Making of America
On this day in 1779, Mohawk Indian Chief Joseph Brant leads a mixed force of Loyalists and Indians in surrounding a force of 120 colonial militiamen from New York and New Jersey at Minisink, New York. The militia was commanded by Lieutenant Colonel Benjamin Tusten, Major Samuel Meeker and Colonel John Hathorn.
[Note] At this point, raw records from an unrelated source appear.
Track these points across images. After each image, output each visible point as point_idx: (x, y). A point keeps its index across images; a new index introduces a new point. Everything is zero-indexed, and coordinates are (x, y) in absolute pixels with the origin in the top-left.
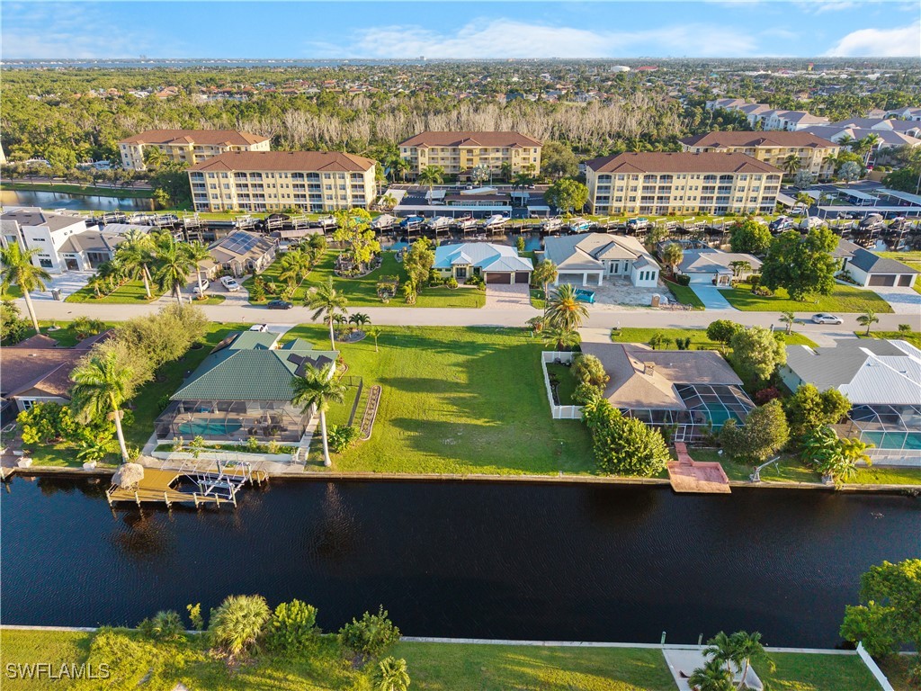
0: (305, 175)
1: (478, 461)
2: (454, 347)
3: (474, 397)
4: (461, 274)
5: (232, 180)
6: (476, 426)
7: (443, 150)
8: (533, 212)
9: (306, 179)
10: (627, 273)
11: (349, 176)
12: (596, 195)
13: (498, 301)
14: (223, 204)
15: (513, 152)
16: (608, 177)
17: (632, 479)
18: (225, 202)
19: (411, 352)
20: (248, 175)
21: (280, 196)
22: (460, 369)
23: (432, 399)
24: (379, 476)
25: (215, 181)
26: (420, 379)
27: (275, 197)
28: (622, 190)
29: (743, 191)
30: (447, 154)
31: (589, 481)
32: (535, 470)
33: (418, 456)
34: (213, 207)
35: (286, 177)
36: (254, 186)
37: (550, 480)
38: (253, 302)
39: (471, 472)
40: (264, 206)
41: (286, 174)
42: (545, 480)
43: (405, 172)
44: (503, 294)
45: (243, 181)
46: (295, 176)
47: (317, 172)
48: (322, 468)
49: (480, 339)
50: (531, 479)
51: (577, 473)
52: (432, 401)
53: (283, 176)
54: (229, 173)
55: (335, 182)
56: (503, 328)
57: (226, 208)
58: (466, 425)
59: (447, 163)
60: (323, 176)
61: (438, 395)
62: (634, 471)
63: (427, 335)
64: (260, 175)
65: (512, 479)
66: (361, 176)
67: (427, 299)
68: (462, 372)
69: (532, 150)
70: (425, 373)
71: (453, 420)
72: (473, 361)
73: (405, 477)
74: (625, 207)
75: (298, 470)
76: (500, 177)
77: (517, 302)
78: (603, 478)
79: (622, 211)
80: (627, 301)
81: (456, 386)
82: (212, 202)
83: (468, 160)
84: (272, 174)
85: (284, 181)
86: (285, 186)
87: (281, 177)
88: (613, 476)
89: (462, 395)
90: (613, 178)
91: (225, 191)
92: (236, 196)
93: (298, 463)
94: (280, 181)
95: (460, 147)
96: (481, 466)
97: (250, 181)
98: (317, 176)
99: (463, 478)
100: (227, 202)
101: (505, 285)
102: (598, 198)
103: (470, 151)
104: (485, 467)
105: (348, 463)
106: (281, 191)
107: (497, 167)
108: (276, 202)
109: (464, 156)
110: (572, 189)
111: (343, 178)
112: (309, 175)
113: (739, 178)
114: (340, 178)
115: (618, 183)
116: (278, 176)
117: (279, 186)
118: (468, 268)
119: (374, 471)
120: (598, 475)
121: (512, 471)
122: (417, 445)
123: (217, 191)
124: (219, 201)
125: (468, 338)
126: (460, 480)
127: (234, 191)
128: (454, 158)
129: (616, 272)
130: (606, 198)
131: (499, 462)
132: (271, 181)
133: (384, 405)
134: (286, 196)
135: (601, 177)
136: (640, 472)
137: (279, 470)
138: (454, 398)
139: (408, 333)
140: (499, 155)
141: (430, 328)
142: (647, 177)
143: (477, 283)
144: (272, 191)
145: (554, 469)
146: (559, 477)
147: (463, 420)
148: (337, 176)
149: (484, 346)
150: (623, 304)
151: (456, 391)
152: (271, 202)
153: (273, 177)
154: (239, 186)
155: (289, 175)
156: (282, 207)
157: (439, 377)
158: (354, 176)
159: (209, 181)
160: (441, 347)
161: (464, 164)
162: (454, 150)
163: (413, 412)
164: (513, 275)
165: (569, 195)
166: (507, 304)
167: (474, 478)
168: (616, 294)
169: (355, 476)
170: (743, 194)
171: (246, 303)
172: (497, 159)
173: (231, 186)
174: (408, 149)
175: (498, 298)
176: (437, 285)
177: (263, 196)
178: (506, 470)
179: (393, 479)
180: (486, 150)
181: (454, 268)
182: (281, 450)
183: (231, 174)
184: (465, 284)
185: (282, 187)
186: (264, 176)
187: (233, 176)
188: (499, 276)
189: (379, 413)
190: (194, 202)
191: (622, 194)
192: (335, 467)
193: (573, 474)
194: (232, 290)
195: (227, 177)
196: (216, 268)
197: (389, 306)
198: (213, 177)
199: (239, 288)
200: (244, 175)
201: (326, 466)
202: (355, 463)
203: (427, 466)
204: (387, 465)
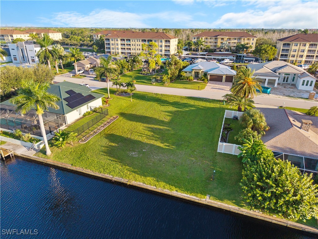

Brant’s party of 90 Tories and Loyalist Iroquois had executed a successful raid in the Neversink Valley in New York on July 20, during which they destroyed a school and a church, as well as farms in Peenpack and Mahackamack. In response, the Patriot militia intended to ambush Brant as he traveled up the Delaware River in order to recover some of the animals and goods taken in the raid two days earlier. As the Patriot militia prepared for the ambush, a scout’s gunfire alerted Brant to the Patriots’ presence; he then ordered his troops to outflank the Americans. The Patriots were overwhelmed. Tusten and approximately 45 to 50 others were killed in the initial battle and their ensuing defense from a hillside above the river. Twenty-nine others managed to escape. Joseph Brant ranked among Britain’s best commanders during the American War for Independence. He was an educated Christian and Freemason who studied directly with Eleazer Wheelock at Moor’s Indian Charity School, the parent institution of Dartmouth College. His older sister Mary was founding father Sir William Johnson’s common-law wife and played a significant role in colonial and revolutionary Indian affairs. At the close of the war, the Brants and their Iroquois followers left the United States for Canada, where they hoped to find land and safety with their British allies.